It does so by randomly generating random numbers $p$ and $q$ so long until both of them pass a primality test. I did not fully reverse the primality test but I have a strong suspicion that it is Miller-Rabin

The (probable-) primes $p$ and $q$ are then used to find

n = pq

d \equiv e^{-1}\quad(\text{mod } \varphi(n))

where $\varphi(n) = (p-1)(q-1)$ and $e = 0\text{x}10001$ Giving the private key $(n, d)$ and the public key $(n, e)$ .

Now we know that the following line of code in encrypt

pow_mod(mystery, key, &d, &n);

which is equivalent to the operation

\text{mystery} \equiv (\text{key|counter|nonce})^{d}\quad(\text{mod } n)

encrypts the concatenation of key, counter and nonce using the RSA private-key $(n, d)$ . Due to the properties of RSA, the original ChaCha20 key, counter and nonce can then be recovered from mystery by calculating

\text{key|counter|nonce} \equiv (\text{mystery})^{e}\quad(\text{mod } n)

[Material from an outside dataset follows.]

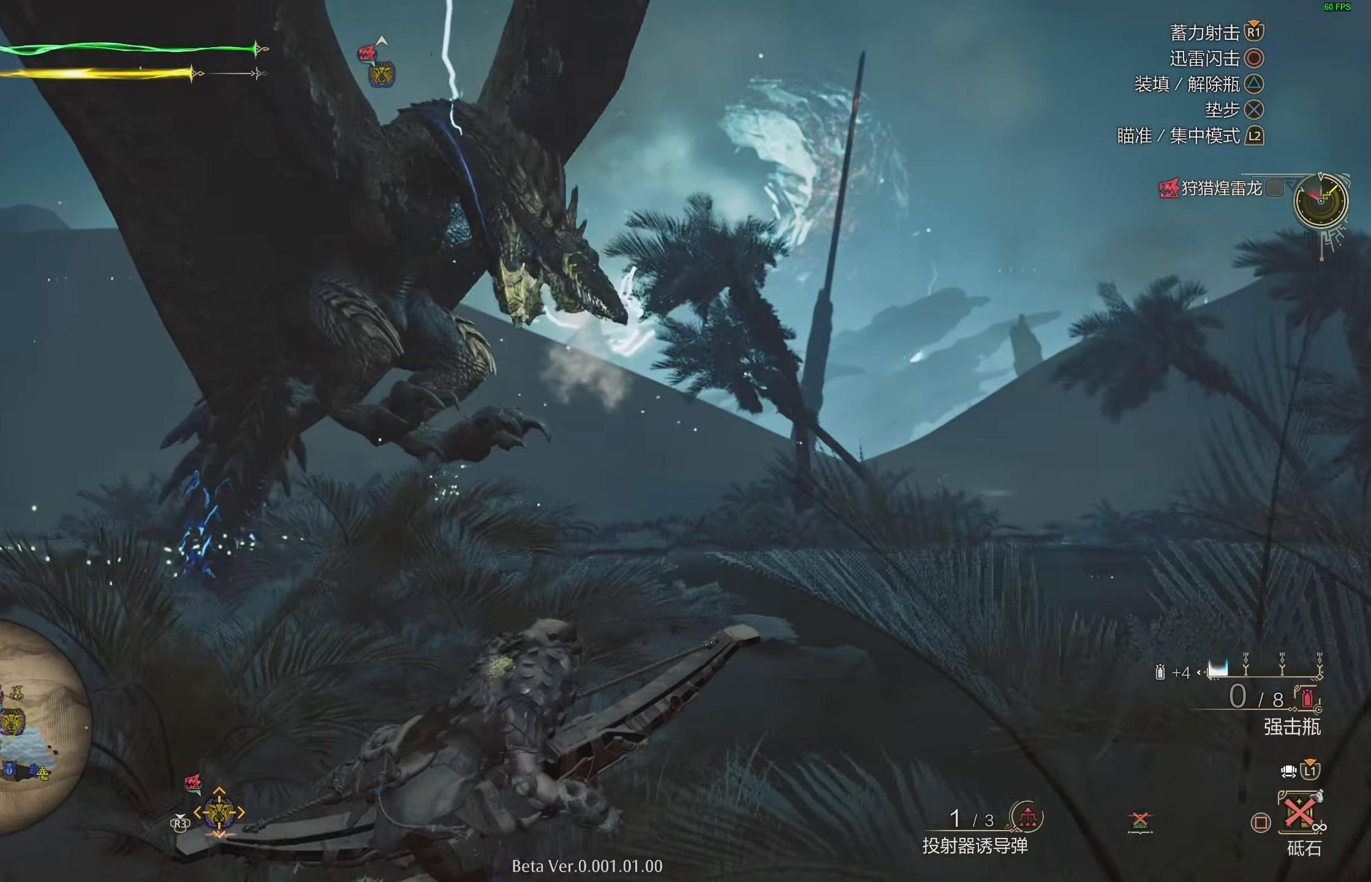
{"buttons": [], "left_stick": "left", "right_stick": "center", "events": [[33, "left_stick", "up"], [150, "left_stick", "up-left"], [283, "left_stick", "left"]]}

The function encrypt appends the values of $n$ and mystery as a hex string to the decrypted file data. Additionally the value of the exponent $e$ is known to be 0x10001. Therefore we have all the necessary information to recover the ChaCha20 key, counter and nonce that were used to encrypt the file data. This allows us to finally decrypt the Chacha20-encrypted data.

Putting it all together

With all the above information in hand, it is now possible to decrypt the contents of SuspiciousFile.txt.Encrypted through the following steps:

find the values of $n$ and mystery located after the encrypted data in SuspiciousFile.txt.Encrypted
perform the computation of $\text{mystery}^{e}(\text{mod } n)$ to recover the key|counter|nonce
decrypt the file data using ChaCha20-Encryption with the recovered key, counter and nonce

For this I wrote the following python script:

File: decrypt.py

from Crypto.Cipher import ChaCha20

# open the suspicious text file and read in its contents
with open("SuspiciousFile.txt.Encrypted", "rb") as thing:
    material = bytearray(thing.read())

# define helper function that splits the indexable object `it` at index `idx`
split = lambda it, idx : (it[:idx], it[idx:])

# parse the data from the back to front 

# find the encrypted key that was used for the ChaCha20 encryption
assert material.pop() == 0xa, "Invalid seperator, must be 0xa"
material, encrypted_key = split(material, -256)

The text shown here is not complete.